To show the change in Ralph’s sales over time, use a line chart. It will be easier to do this is the data are arranged so that the sales figures are in a single column. This presentation makes it obvious that Wonder Widget Works sales are higher in the summer months and lower in the winter.

A different emphasis is obtained by looking at the average of the last two year’s sales month-by month. What type of chart would be best for this? Create an appropriate chart to illustrate this.

Yet aggregating the data will emphasize yet another perspective. The four months June-September are the high sales months for Wonder Widget Works. Sum the sales for the last 24 months grouping into three categories: June-Sept., Oct-Jan, and Feb-May. Use both a pie chart and a column chart to illustrate this data.

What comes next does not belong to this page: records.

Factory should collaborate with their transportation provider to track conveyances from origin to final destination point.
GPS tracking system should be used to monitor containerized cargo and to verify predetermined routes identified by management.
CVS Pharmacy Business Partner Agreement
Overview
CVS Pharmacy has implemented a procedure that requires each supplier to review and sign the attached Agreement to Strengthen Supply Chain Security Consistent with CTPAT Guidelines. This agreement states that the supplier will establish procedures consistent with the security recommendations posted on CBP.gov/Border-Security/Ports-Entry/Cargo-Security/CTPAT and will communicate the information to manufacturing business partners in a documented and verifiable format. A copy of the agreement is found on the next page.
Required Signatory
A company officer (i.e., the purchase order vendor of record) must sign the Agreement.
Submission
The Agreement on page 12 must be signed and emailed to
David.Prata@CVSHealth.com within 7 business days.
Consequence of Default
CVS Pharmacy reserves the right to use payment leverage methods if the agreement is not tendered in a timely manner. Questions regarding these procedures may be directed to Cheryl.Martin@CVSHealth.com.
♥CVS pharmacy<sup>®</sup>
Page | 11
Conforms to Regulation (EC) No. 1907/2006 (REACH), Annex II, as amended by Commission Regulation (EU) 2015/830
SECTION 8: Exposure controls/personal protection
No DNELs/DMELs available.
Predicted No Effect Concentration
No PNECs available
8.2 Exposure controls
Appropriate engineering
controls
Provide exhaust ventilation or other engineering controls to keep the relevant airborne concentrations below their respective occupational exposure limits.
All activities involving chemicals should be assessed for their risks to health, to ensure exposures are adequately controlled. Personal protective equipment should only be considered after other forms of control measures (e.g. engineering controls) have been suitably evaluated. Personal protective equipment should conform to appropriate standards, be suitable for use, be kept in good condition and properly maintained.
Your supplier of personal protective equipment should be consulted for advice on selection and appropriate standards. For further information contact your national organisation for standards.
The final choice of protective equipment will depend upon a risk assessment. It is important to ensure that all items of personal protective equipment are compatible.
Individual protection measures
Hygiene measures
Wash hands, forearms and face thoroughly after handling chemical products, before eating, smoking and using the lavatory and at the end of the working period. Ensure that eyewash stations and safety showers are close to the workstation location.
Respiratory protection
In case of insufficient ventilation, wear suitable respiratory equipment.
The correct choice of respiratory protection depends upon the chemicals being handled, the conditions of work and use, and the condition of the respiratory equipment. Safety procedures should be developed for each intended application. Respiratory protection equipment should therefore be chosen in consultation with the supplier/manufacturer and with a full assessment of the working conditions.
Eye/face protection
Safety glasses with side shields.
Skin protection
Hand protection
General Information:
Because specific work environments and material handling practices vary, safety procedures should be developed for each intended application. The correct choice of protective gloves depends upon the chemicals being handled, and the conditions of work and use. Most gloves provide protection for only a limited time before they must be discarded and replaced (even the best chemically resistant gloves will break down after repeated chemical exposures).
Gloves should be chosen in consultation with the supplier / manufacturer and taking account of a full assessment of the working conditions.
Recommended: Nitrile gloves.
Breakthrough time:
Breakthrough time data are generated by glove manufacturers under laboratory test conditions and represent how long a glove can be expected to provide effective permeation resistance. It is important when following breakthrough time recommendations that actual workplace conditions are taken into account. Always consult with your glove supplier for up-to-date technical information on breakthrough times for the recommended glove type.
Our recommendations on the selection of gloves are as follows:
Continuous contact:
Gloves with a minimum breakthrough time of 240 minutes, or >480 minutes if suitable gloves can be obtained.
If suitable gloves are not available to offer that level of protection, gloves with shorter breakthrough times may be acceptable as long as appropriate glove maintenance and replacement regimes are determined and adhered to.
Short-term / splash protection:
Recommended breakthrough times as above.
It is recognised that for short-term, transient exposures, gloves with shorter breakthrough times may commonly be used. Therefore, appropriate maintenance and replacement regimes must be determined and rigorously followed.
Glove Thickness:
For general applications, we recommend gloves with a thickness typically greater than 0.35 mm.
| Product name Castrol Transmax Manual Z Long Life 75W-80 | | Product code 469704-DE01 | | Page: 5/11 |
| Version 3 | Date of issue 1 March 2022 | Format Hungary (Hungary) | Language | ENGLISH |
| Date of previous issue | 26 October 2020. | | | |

6.  Create a spreadsheet for a budget. You should show monthly expenses in various categories including the following:

  1. Housing (house payment or rent)
  2. Utilities (you may need more than one category here)
  3. Food
  4. Car payment
  5. Gasoline
  6. Other car expenses.
  7. Add other categories as needed.

Income should also be shown including multiple categories if appropriate.

This spreadsheet should be laid out with a different month in each column and the various categories of expenses and income in rows. What sorts of calculations would be appropriate for use in the spreadsheet? What charts would be useful?